I opened my bill. Sure enough, they credited a check for $50 to the account, which was shy of the full payment, so they hit me for $39.00 in a service charge for a late payment.

But I had a picture of a $200.00 check being credited to that account. Then I remembered. I have two cards with that bank. I sent two payments, one for each card, in the same envelope. I included the stubs for each, and diligently wrote my account number on each check in the memo slot. Clearly what they’d done is mix the payments up and credited them to the wrong accounts.

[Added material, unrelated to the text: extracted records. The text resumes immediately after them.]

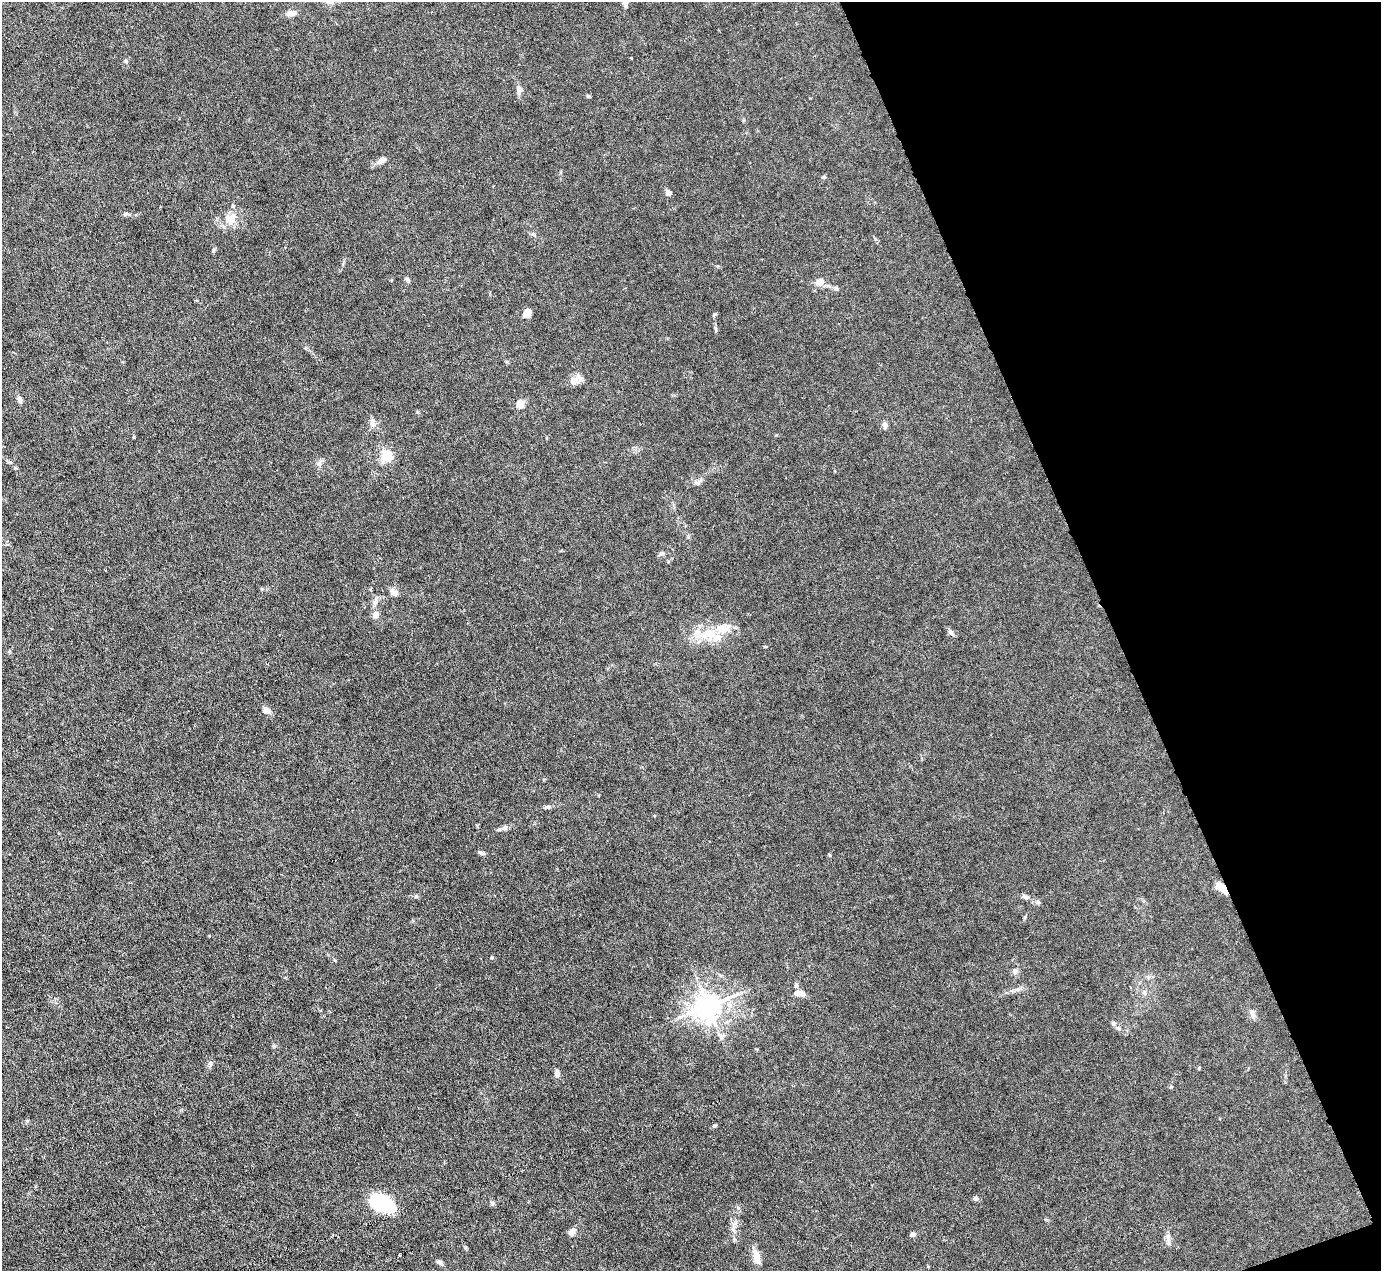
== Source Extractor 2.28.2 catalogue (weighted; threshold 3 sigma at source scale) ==
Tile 12 of 4 x 4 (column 4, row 3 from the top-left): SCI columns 4138-5516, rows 1547-2815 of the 5516 x 5500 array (HDU 1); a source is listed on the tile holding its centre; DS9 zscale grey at full resolution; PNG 1383 x 1273 px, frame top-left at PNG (2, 2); no overlay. Shown black and unused: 19% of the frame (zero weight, under 3 of 6 exposures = <1% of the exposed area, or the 3 px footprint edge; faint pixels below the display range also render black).
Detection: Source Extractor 2.28.2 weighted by HDU 2 'WHT'; one run over the whole footprint, this tile lists its part. Background 0.0209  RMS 0.0027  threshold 0.0112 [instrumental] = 3 sigma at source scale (4.09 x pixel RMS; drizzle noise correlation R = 1.36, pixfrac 0.8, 0.05/0.05 arcsec/px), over >= 5 px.
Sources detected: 69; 1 inside a brighter object's white glare — not listed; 5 inside a brighter listed object's ellipse — not listed separately; the other 63 listed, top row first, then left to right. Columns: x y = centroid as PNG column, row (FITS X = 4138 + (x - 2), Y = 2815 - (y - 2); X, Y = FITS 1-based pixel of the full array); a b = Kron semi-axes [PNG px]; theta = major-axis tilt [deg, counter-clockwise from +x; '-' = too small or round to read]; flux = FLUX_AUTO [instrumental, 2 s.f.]
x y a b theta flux
626 2 11 6 87 1.3
291 13 11 6 7 1.6
631 58 3 2 - 0.19
126 61 5 5 - 0.41
519 90 14 6 -86 1.1
588 96 6 4 -29 0.34
381 161 13 7 30 1.3
824 177 5 5 - 0.34
669 193 6 6 - 1
233 206 5 5 - 0.33
125 214 7 5 14 0.52
228 219 19 12 -32 3.1
213 250 6 5 - 0.44
407 280 6 5 - 0.56
820 281 11 9 36 1.6
836 288 6 5 - 0.43
527 312 9 6 53 2.6
715 314 6 3 19 0.3
573 381 12 9 76 1.6
20 399 7 5 -74 1
520 404 13 9 -83 1.5
373 424 10 8 -76 1.2
885 425 8 7 - 0.88
387 456 5 5 - 31
319 463 8 6 67 0.78
15 468 5 4 - 0.29
698 482 13 6 30 0.85
662 554 7 6 - 0.71
393 592 11 7 -44 1.3
375 602 10 7 64 1
375 615 9 8 - 1.2
951 632 9 6 -54 0.72
709 634 27 12 7 6.5
267 711 9 7 -18 1.4
547 807 10 4 13 0.62
654 815 4 3 - 0.2
504 828 9 7 25 0.84
482 853 9 4 -14 0.55
829 855 5 3 - 0.24
1222 888 11 6 -38 4.5
416 896 5 5 - 0.39
1026 897 11 6 -13 0.83
492 957 5 4 - 0.31
1015 971 8 7 - 0.82
796 985 6 5 - 0.53
798 993 6 5 - 2.1
1144 993 6 4 -88 0.48
708 1006 8 8 - 300
1252 1014 13 6 -73 1
1113 1023 8 5 -76 0.54
210 1064 7 4 -72 0.44
557 1073 9 6 -89 0.99
1171 1086 4 3 - 0.53
715 1126 5 4 - 0.37
975 1198 6 5 - 0.74
383 1203 22 13 -24 23
492 1203 6 5 - 0.57
572 1231 8 5 54 1.8
913 1234 6 6 - 0.64
1168 1238 15 5 -78 1.1
400 1255 3 2 - 0.27
757 1257 15 7 -79 2.9
440 1262 7 5 -42 0.69
Overlapping masked pixels (flux is a lower limit): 1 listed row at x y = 1222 888
Isophote crosses this tile's border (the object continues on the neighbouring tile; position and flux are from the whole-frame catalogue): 1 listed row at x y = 626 2
Unlisted compact peaks at least as high as the median listed source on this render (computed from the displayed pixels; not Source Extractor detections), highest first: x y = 274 1046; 738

So, I called the bank and used the “get past voicemail key” to finally talk to someone. After being on hold for a short time, a very nice woman answered. I explained the problem. She checked both accounts, saw a massive credit on one, the past due notice on the other, and made it right. She shifted the credit from the one to the other, refunded that $39.00 service fee and even kicked me back $69.00 in finance charges. I hadn’t even asked for that, and she just did it. Woohoo, made my day.

But then I got to thinking. As much as I liked getting that $69.00 back, this very nice woman was the first person I’d spoken to about my problem. She gave me something I’d not asked for. Granted, she did me a favor but should she have? I mean, didn’t that $69.00 belong to the bank? Didn’t she just pull some profit out of the basket that goes out to the stockholders?

This is what I ended up thinking: money doesn’t seem to have that much value anymore. Of course, to all of us who are spending it on groceries, and from whose pockets it’s fleeing, we get it. We have to deal out the cash. But when it’s just numbers on a screen, it doesn’t feel real. It’s easy to forget and give away. It’s something we don’t have to deal with now, but later. Another day.

And that comes down to the core of the problem with the economy. Our economy is run almost completely on credit. We mortgage our futures for things we want today. Sure, buying a house is doing that, but when most folks do it they buy what they can afford and have an asset that will be with them over the course of the loan. On the other hand, lots of folks buy ephemeral things on credit, racking up real debt and interest and late fees on a sushi dinner and drinks that doesn’t stay with you for more than a couple days.

I have been as bad as anyone else—which is why I’ve got credit cards that need paying off—but two years of no contracts really kicked me over into an austerity program that continues. If I want something, or anticipate needing something, I set money aside for it. I don’t want to be racking up a balance for things that aren’t going to last. And I’m sure not going to pay for services I don’t use.

A good friend of mine just did the unthinkable. She cut off her cable television. She looked at her cell phone plan and cut the minutes back because she wasn’t using all the ones she paid for anyway. I suspect all of us can find places where we spend far more than we need to, and spend it just because we’ve not taken the time to look at these things and fix them. And while a savings of $5 a month might not seem worth the hour on the phone you’ll spend getting that savings, over the course of the year that’s $60. I’ll take that as an hourly rate for listening to muzak. (But only as a limited, part-time job.)

While the outrages of the big banks and the keystone-cops approach of regulators annoy us all, the only way out of the crisis is for the rest of us to refuse to play the game. If banks make big profits off credit cards, let’s stop using them except in emergencies, or when we can pay them off very quickly. Let’s save up for big purchases (I’ve already set money aside for the possible purchase of an iPad, for example). Before you purchase something you want, ask yourself if you need it. If the answer is “No,” but you’re willing to accept the consequences of your purchase, go ahead.

Spend responsibly and we might actually get out of the financial mess!